**Exercise description**
Report every line in the listing below where the string "dollars" shows up.

**Data records**
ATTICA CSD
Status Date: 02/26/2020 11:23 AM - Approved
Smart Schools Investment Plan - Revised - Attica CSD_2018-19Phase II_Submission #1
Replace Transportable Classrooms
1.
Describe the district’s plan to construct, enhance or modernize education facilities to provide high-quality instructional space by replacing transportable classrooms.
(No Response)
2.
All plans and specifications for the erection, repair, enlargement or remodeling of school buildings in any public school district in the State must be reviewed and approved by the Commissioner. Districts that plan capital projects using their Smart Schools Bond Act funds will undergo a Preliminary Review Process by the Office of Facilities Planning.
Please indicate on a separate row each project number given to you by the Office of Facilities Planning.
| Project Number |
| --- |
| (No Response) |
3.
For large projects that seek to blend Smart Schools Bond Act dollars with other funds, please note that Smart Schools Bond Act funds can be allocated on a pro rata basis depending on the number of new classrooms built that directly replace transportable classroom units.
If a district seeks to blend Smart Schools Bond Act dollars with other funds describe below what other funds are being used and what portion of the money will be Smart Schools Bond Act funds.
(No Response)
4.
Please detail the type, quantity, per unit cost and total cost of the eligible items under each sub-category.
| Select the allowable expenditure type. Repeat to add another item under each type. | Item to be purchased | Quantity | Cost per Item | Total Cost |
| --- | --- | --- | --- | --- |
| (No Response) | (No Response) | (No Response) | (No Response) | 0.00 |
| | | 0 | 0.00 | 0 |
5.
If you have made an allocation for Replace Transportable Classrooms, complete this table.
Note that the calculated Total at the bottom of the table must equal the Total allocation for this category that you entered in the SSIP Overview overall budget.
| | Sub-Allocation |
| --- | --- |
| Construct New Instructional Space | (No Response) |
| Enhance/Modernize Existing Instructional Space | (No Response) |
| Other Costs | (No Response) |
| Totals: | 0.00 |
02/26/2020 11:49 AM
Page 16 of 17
==
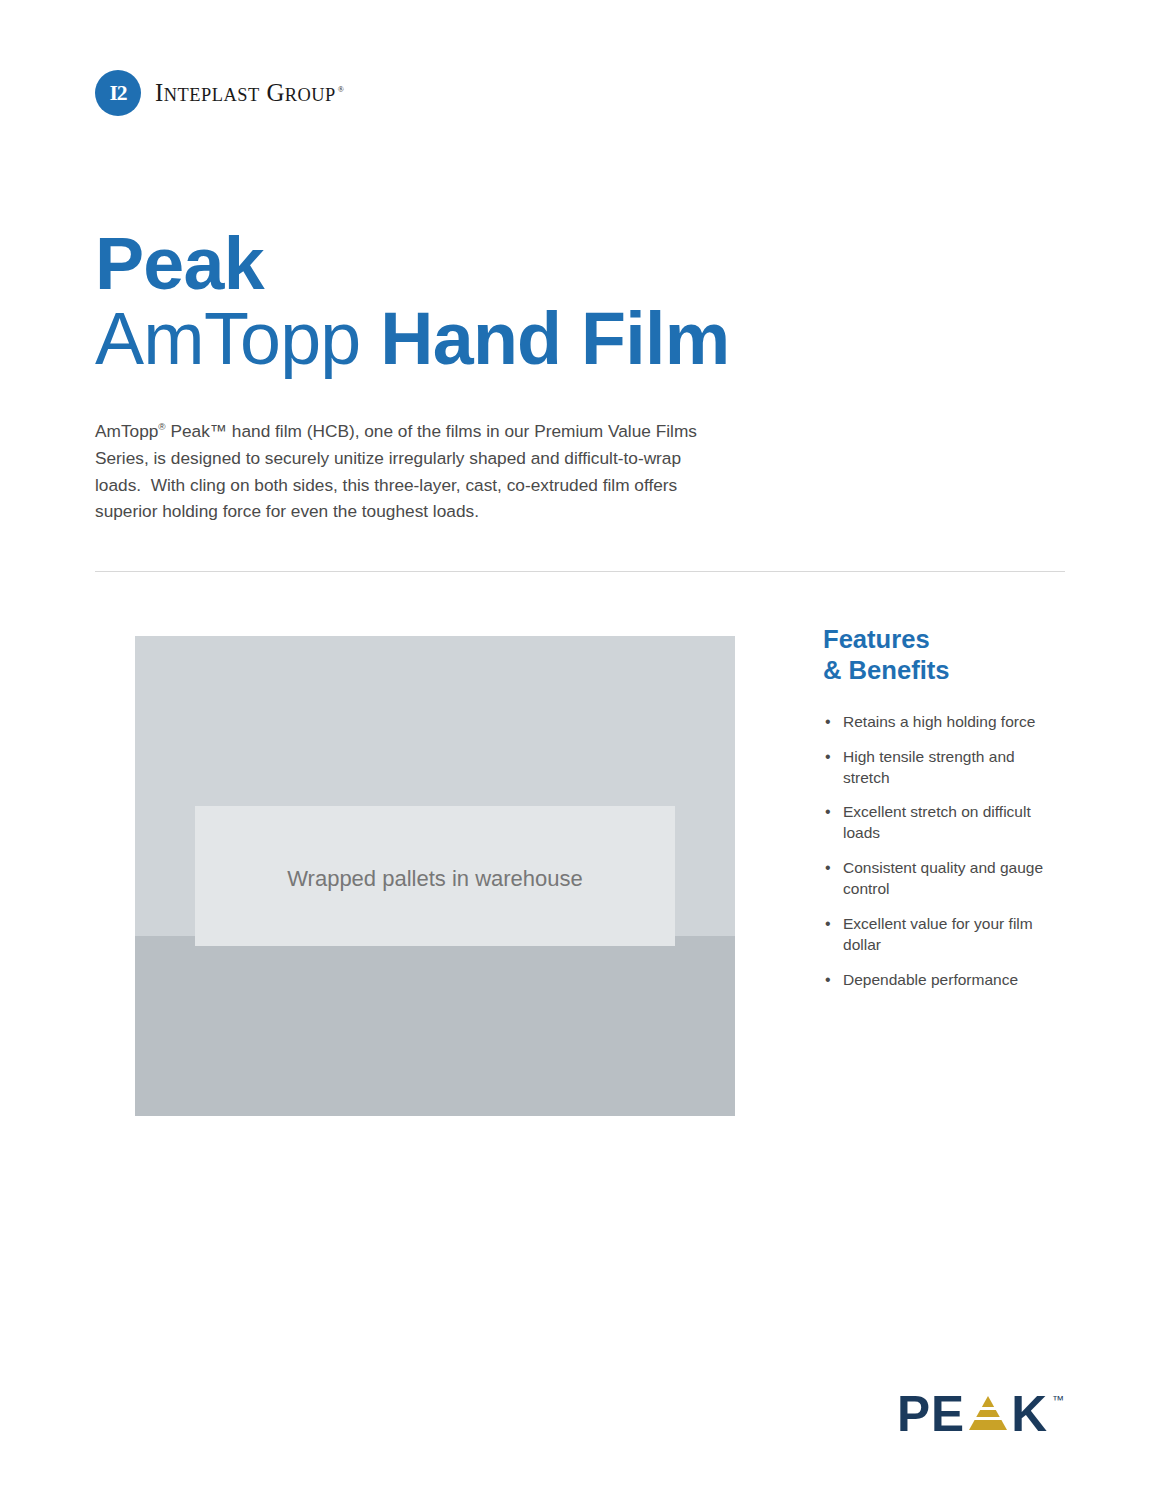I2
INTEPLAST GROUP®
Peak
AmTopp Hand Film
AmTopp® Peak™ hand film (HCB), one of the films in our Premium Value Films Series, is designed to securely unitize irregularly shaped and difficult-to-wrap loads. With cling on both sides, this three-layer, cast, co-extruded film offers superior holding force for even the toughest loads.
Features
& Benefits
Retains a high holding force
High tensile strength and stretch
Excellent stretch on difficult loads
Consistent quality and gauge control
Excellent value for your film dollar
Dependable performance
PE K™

**Solution for this exercise**
For large projects that seek to blend Smart Schools Bond Act dollars with other funds, please note that Smart Schools Bond Act funds can be allocated on a pro rata basis depending on the number of new classrooms built that directly replace transportable classroom units.
If a district seeks to blend Smart Schools Bond Act dollars with other funds describe below what other funds are being used and what portion of the money will be Smart Schools Bond Act funds.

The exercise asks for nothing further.